The suffering of the Irish at the hands of English colonisers was recalled in a 4 February Mass foreshadowing Waitangi Day as parishioners of St Joseph’s Church, New Plymouth, reflected on the twin notions of ‘people of this land’, the Māori – and those who came after. In the spirit of a dialogue between the Treaty and the gospel Cushla Low spoke of her Irish forebears’ sense of outrage at being rendered powerless and poverty-stricken in their own land.
Cushla’s reflection took the place of the usual priestly homily.
Māori arrived in Aotearoa by waka many centuries ago to become the first people of this land, and that waka heritage is deeply revered. Others would later take the long journey from many parts of the world, for a better life and brighter future in these islands.
Cushla acknowledged as a settler descendent she was, by comparison with Māori tikanga, unaware of her own waka. Sad, too, to acknowledge that one’s European forebears, far from settling in this land with an all-consuming desire to reverse the culture of injustice they had left behind – in fact became driven by their own desire for material acquisition, notably land. Thus erstwhile victims from the Old World seemed to – unwittingly or not – become part of the sort of colonial oppressiveness they had longed to escape.
The congregation were invited to recognise that at the heart of our reflection on the Treaty of Waitangi is the need for reconciliation. In conclusion, Cushla asked the tangata whenua, ‘As we embark on a journey of re-creating – what is it that you need to heal your heart? … because until your heart is healed, I – a woman of the People of the Treaty – can find no peace in mine’.
Cultural heritage is hugely important to any of us. Expression of our personhood is formed by cultural values, expectations, practices and heritage. The gathering was gently challenged in effect as to how can we justify a fierce protection of, say, our European morés, expecting them to ‘rule’ always, since our very European and other presence here in Aotearoa-New Zealand is derived from the Treaty of Waitangi, the expression of a relationship of justice between two peoples.
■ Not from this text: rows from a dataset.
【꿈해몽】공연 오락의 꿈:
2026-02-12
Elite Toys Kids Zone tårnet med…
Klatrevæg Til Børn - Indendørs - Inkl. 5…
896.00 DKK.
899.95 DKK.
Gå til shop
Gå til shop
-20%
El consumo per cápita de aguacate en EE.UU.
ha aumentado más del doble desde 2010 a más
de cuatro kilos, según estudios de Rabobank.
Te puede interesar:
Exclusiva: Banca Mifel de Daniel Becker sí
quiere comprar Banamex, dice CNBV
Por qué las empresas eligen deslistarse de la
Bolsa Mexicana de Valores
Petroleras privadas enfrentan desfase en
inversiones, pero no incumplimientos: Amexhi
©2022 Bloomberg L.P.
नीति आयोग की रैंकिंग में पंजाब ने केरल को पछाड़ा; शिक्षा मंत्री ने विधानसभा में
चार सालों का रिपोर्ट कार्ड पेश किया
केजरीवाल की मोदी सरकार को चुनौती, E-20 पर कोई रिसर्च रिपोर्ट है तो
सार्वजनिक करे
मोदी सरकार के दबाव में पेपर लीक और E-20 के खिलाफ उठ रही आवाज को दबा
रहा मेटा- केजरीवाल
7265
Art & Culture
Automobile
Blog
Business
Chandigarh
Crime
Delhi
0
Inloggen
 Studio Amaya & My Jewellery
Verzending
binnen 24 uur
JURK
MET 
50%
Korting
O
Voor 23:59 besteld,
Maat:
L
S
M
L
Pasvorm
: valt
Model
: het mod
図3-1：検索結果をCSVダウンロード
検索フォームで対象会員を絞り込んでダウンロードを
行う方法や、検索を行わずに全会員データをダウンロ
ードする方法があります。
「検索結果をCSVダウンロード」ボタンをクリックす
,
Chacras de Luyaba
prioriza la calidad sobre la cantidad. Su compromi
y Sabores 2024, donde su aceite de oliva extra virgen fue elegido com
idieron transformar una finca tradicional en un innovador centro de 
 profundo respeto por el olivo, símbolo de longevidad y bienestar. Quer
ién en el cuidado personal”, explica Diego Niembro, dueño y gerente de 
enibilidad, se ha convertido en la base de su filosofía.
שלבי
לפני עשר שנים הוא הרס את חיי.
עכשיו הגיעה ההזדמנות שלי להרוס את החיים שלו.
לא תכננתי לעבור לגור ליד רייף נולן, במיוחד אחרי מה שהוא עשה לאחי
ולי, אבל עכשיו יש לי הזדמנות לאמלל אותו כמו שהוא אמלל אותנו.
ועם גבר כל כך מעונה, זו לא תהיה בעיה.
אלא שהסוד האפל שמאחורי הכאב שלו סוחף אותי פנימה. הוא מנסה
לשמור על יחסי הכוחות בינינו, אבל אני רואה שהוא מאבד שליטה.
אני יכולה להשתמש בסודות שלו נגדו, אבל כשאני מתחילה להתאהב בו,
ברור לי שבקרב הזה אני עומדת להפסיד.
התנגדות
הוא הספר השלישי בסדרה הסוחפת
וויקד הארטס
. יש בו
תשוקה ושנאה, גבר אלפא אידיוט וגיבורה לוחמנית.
Above all the gospel imperative is entirely a statement of inclusiveness. Jesus would have no truck with a culture of dominance by the powerful, or failure to share by any who wished to be called followers of his.
Planning for the Mass was instigated and coordinated by Cushla Low and parish kuia Makere Wano, kaumatua Lindsay McLeod, North Taranaki Pastoral worker Susan Frykberg – with others’ enthusiastic support.
Henare Walmsley, Chairperson of Te Kahu o te Rangi of the Archdiocese of Wellington, provided a unique dimension with his skills on traditional Māori instruments. The proceedings commenced with the sonorous tones of the putatara, (shell conch). A karakia highlighted the Elevation followed by the whirring sound of the twirling purerehua at the remembrance of the dead, directed to the four corners, calling forth the presence of the spirits of ancestors.
These unexpected touches added a rich dimension to our parish’s mostly Euro-centred celebrations. Kaupapa Māori was incorporated into the greeting and conclusion and parts of the prayers of the faithful were voiced in Te Reo Māori.